▸ REQUIRED ACTION
The number of lines in the records that include "coffee" is all you should give.

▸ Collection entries
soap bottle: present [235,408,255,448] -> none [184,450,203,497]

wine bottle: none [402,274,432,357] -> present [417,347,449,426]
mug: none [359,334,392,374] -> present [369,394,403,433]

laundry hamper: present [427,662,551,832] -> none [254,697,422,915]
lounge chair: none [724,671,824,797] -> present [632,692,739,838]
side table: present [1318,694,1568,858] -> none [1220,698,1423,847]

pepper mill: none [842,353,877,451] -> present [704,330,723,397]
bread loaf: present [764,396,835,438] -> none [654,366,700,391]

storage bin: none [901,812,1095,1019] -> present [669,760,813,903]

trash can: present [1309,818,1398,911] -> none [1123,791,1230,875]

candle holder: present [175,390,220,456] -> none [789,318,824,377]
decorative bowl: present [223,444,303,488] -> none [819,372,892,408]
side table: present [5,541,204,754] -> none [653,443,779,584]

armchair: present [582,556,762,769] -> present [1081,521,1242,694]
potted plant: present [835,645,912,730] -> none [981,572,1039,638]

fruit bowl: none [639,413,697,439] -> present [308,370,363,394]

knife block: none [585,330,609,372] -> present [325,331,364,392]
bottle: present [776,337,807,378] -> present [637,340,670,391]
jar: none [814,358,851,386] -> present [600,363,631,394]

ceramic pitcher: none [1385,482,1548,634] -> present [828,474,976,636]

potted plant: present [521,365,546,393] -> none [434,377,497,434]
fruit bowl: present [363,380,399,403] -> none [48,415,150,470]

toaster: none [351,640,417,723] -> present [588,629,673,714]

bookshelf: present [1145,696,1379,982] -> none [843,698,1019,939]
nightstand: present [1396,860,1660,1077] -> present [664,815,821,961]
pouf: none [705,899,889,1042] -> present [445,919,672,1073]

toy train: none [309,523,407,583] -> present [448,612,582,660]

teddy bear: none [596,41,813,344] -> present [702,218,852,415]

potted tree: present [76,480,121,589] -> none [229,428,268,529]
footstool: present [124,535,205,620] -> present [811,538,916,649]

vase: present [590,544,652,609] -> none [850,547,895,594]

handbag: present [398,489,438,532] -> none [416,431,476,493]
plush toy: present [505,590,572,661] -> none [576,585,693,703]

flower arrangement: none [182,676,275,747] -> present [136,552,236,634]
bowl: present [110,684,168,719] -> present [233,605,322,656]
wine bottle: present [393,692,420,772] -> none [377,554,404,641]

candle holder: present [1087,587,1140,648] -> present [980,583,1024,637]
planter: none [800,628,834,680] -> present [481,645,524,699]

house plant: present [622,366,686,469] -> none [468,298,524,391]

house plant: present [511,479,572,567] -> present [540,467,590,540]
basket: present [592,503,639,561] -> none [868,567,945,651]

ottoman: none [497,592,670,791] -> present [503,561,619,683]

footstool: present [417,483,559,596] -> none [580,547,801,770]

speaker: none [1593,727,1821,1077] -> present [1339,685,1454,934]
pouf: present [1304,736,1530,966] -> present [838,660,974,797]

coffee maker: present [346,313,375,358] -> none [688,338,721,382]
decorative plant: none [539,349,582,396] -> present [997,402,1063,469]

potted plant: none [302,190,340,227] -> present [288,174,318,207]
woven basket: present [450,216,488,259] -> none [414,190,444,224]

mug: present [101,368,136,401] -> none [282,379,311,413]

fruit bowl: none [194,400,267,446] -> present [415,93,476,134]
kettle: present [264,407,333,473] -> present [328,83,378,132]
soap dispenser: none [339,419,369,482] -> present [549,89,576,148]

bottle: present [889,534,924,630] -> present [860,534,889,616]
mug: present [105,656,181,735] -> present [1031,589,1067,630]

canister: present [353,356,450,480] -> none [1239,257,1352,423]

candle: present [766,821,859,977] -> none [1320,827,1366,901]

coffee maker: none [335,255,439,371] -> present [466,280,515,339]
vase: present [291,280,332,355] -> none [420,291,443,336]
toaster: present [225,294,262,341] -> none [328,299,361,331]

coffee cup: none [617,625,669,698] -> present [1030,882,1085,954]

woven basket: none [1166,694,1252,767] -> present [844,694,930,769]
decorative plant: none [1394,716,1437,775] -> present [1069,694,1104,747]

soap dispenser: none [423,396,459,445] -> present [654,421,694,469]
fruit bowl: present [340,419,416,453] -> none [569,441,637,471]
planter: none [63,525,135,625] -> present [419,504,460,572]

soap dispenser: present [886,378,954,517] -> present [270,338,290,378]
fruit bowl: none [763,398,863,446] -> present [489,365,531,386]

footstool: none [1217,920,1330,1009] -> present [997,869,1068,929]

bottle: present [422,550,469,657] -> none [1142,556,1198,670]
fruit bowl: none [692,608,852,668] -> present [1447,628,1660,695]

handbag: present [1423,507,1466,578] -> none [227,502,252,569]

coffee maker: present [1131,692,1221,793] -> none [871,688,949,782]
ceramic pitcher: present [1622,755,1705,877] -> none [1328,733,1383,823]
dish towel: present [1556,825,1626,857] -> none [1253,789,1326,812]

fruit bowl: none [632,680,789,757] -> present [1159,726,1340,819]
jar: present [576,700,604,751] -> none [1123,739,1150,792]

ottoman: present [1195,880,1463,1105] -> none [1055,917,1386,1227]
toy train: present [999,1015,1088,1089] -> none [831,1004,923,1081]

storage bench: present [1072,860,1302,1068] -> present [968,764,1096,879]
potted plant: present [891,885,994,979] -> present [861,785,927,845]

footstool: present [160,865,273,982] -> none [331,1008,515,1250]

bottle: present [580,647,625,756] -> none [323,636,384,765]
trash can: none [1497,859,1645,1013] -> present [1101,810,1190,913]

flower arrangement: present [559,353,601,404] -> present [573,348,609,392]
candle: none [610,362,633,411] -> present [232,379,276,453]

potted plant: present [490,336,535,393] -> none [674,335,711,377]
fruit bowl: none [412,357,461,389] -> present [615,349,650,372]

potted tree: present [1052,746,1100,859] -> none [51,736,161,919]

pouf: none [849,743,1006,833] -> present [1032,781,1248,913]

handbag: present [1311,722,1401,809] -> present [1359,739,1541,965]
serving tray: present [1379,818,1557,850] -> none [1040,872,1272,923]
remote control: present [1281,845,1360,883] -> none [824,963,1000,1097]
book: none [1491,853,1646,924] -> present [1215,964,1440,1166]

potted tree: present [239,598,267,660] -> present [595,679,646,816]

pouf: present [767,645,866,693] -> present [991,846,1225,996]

▸ WRITTEN SOLUTION
4